__Task goal__
Could you please return each line of the data that has the word "carcinoma"?

__Data section__

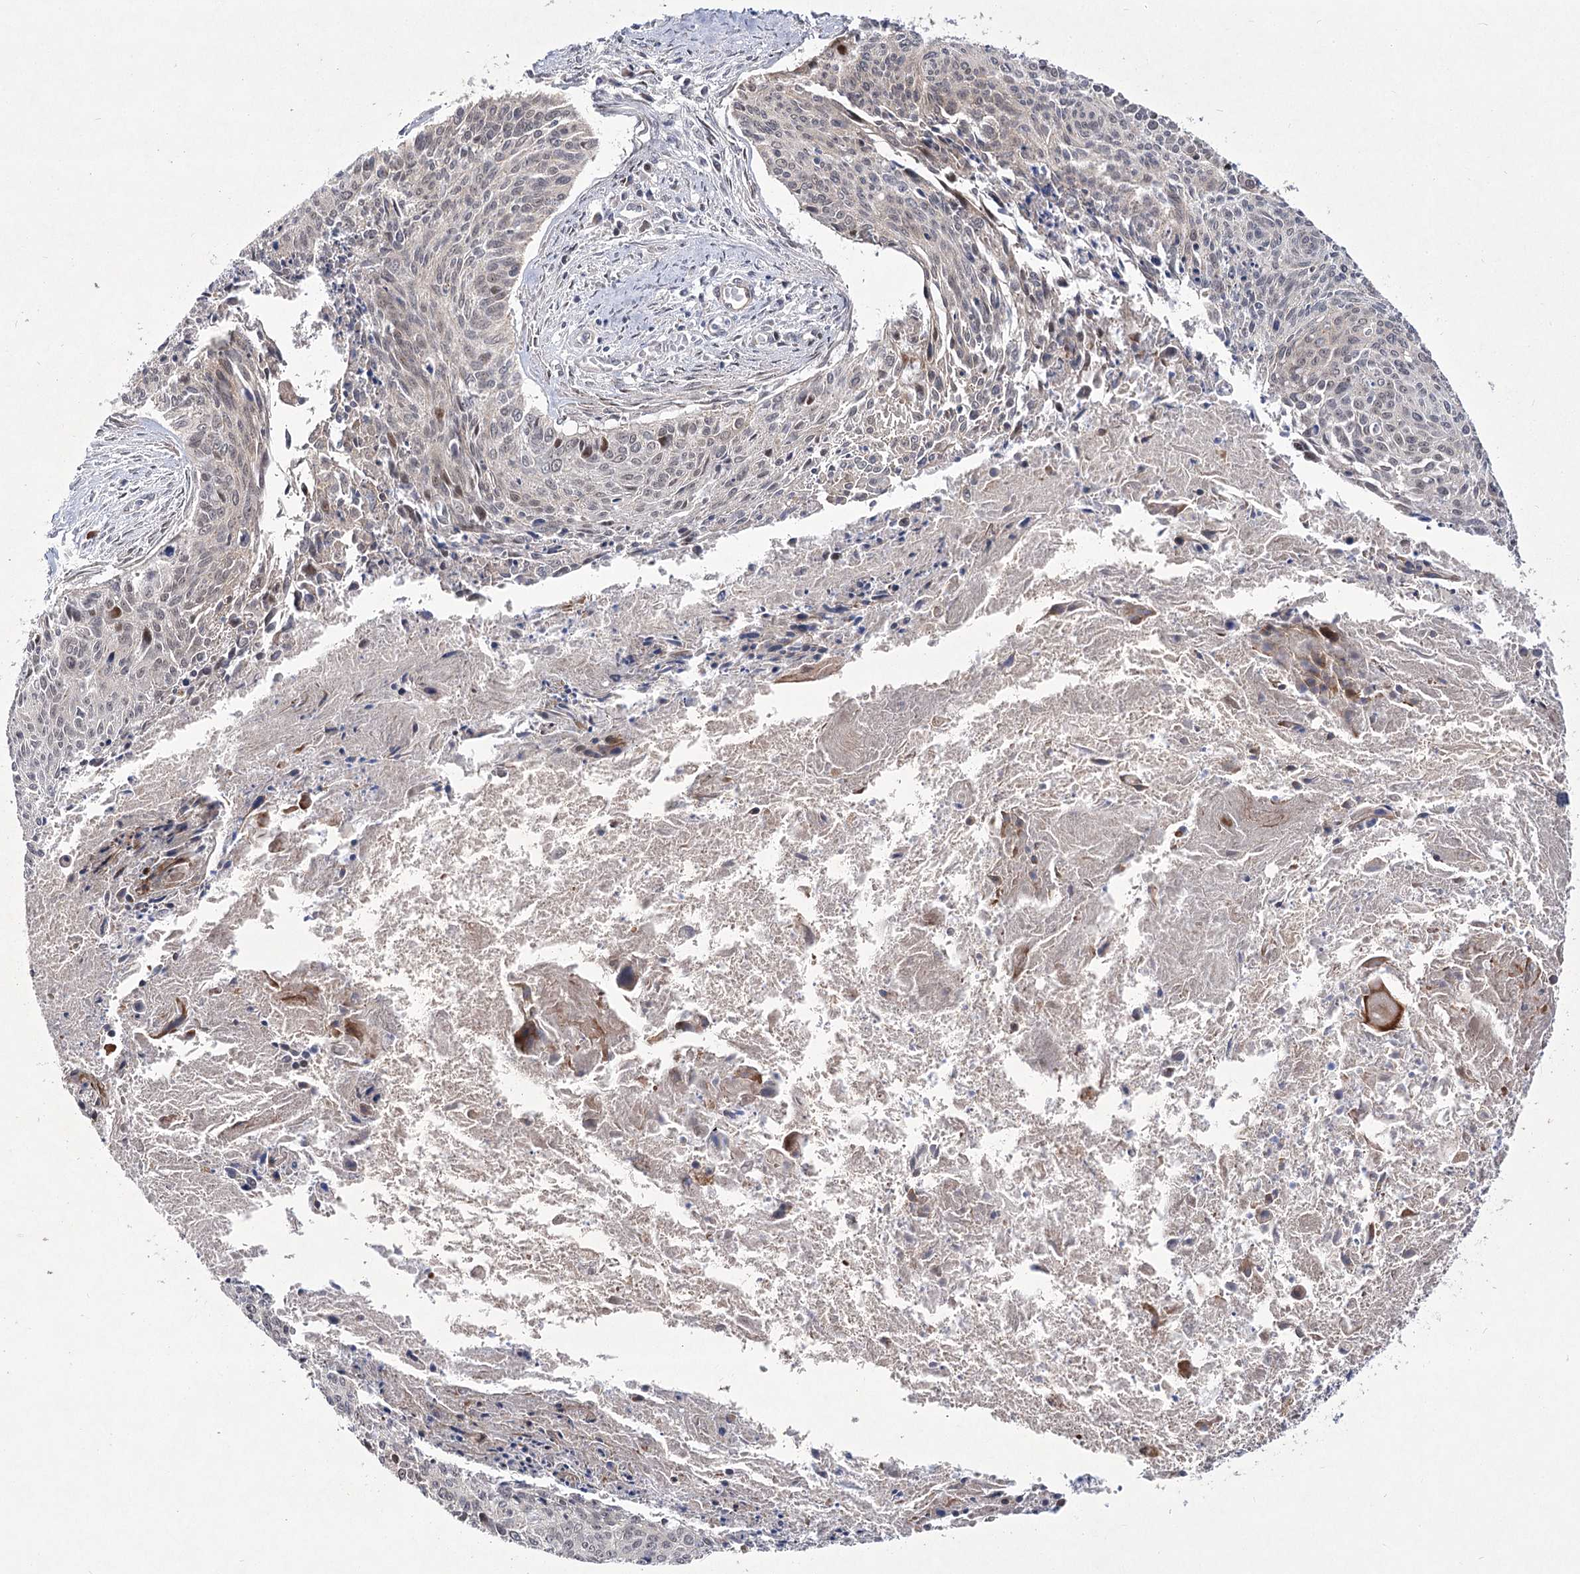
{"staining": {"intensity": "moderate", "quantity": "<25%", "location": "nuclear"}, "tissue": "cervical cancer", "cell_type": "Tumor cells", "image_type": "cancer", "snomed": [{"axis": "morphology", "description": "Squamous cell carcinoma, NOS"}, {"axis": "topography", "description": "Cervix"}], "caption": "Immunohistochemistry (IHC) histopathology image of human cervical cancer (squamous cell carcinoma) stained for a protein (brown), which exhibits low levels of moderate nuclear expression in approximately <25% of tumor cells.", "gene": "ARHGAP32", "patient": {"sex": "female", "age": 55}}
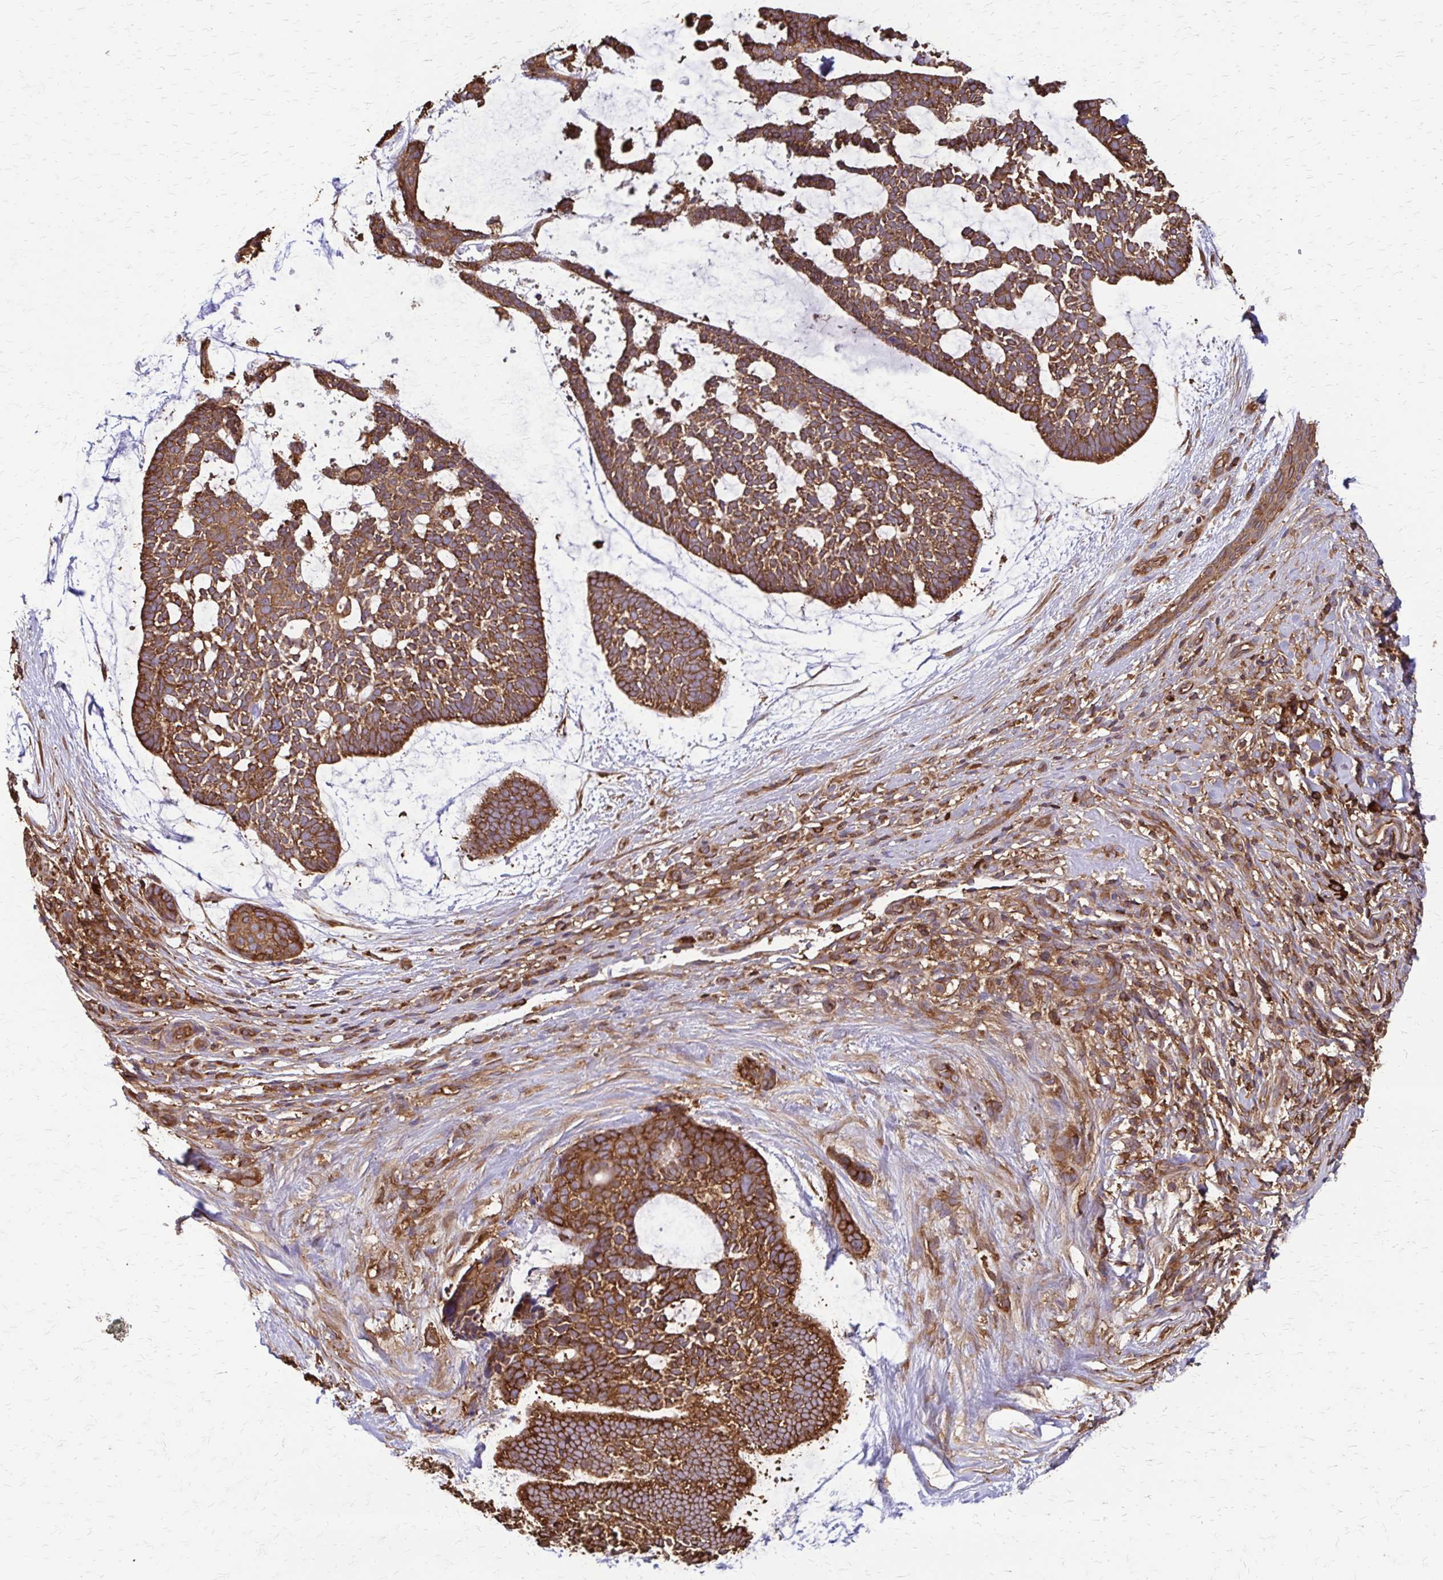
{"staining": {"intensity": "strong", "quantity": ">75%", "location": "cytoplasmic/membranous"}, "tissue": "skin cancer", "cell_type": "Tumor cells", "image_type": "cancer", "snomed": [{"axis": "morphology", "description": "Basal cell carcinoma"}, {"axis": "topography", "description": "Skin"}], "caption": "Protein expression analysis of basal cell carcinoma (skin) demonstrates strong cytoplasmic/membranous staining in about >75% of tumor cells.", "gene": "EEF2", "patient": {"sex": "male", "age": 64}}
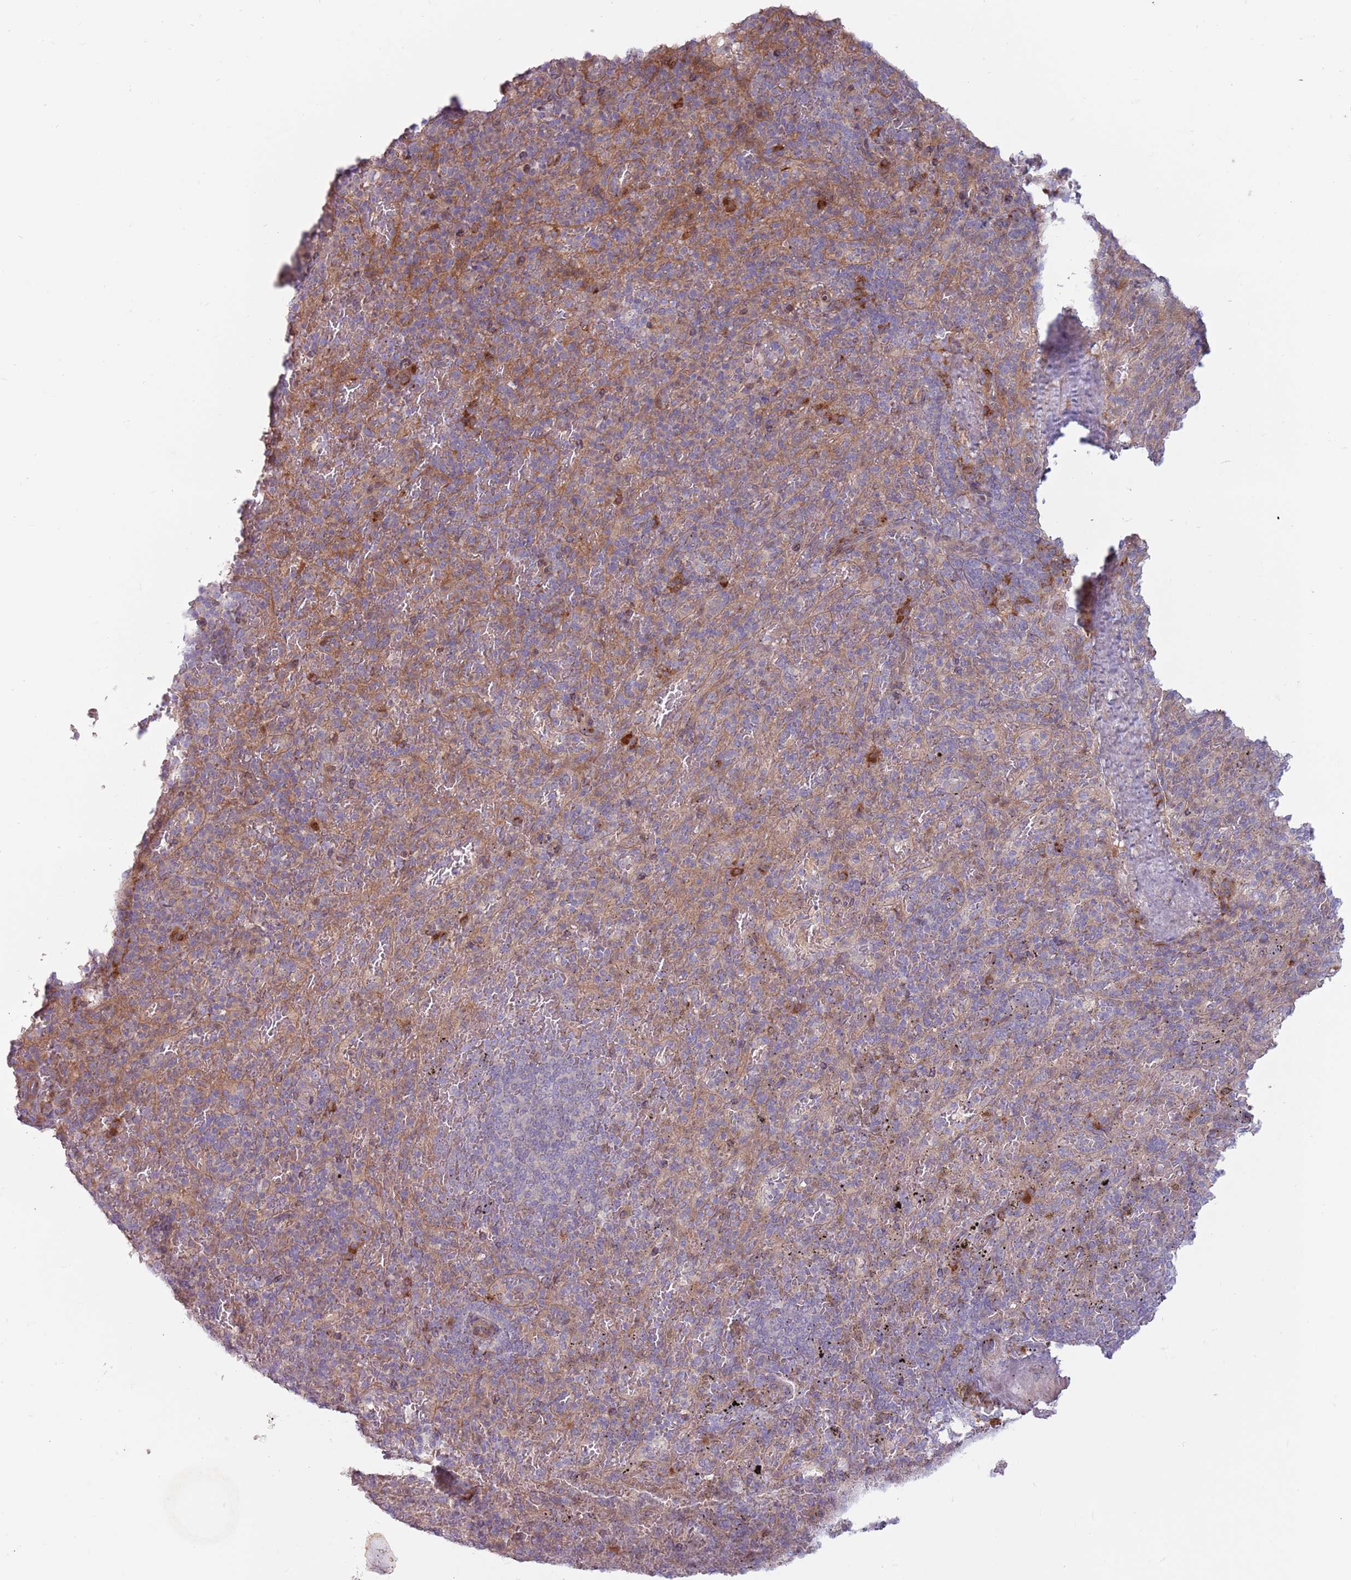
{"staining": {"intensity": "moderate", "quantity": "<25%", "location": "cytoplasmic/membranous"}, "tissue": "spleen", "cell_type": "Cells in red pulp", "image_type": "normal", "snomed": [{"axis": "morphology", "description": "Normal tissue, NOS"}, {"axis": "topography", "description": "Spleen"}], "caption": "Immunohistochemistry histopathology image of normal spleen stained for a protein (brown), which reveals low levels of moderate cytoplasmic/membranous expression in about <25% of cells in red pulp.", "gene": "CCDC150", "patient": {"sex": "male", "age": 82}}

__Task solution__
{"staining": {"intensity": "moderate", "quantity": "<25%", "location": "nuclear"}, "tissue": "cervical cancer", "cell_type": "Tumor cells", "image_type": "cancer", "snomed": [{"axis": "morphology", "description": "Squamous cell carcinoma, NOS"}, {"axis": "topography", "description": "Cervix"}], "caption": "Immunohistochemistry (IHC) histopathology image of human cervical cancer (squamous cell carcinoma) stained for a protein (brown), which exhibits low levels of moderate nuclear expression in approximately <25% of tumor cells.", "gene": "ARHGAP32", "patient": {"sex": "female", "age": 55}}
{"staining": {"intensity": "strong", "quantity": ">75%", "location": "cytoplasmic/membranous"}, "tissue": "skin cancer", "cell_type": "Tumor cells", "image_type": "cancer", "snomed": [{"axis": "morphology", "description": "Basal cell carcinoma"}, {"axis": "topography", "description": "Skin"}], "caption": "Protein expression analysis of basal cell carcinoma (skin) demonstrates strong cytoplasmic/membranous staining in about >75% of tumor cells.", "gene": "EEF2", "patient": {"sex": "male", "age": 64}}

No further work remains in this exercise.